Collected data
----
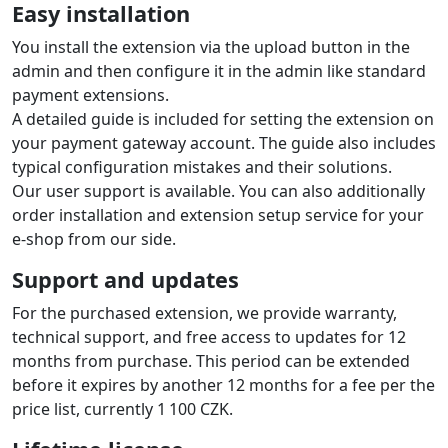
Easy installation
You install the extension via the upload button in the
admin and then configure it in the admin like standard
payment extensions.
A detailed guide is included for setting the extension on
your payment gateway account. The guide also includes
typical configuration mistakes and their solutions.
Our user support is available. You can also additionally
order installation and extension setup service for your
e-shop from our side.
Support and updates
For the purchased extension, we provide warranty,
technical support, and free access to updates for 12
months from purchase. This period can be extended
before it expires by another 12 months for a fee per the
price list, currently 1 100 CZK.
----
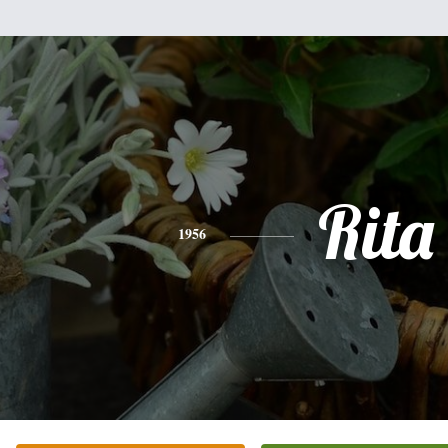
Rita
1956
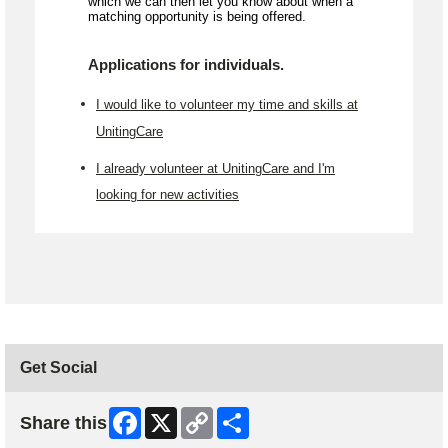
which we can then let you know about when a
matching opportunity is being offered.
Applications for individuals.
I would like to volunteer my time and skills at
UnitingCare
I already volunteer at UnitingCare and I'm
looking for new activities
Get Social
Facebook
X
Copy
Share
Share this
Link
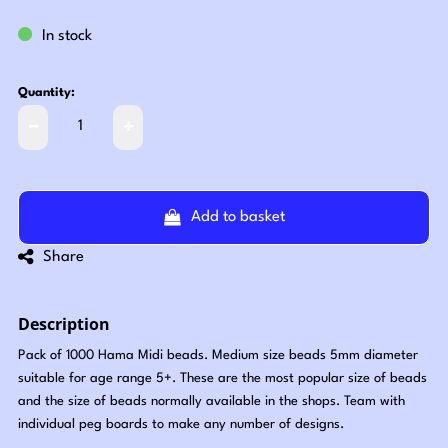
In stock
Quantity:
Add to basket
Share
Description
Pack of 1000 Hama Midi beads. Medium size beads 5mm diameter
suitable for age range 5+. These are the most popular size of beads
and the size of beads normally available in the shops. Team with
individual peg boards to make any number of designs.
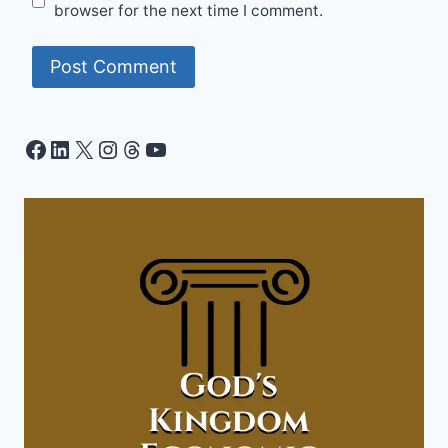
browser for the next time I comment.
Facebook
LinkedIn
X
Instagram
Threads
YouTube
----
Exercise directions
Working through the data above, find every line holding "your" and copy it.

Expected answer
your payment gateway account. The guide also includes
order installation and extension setup service for your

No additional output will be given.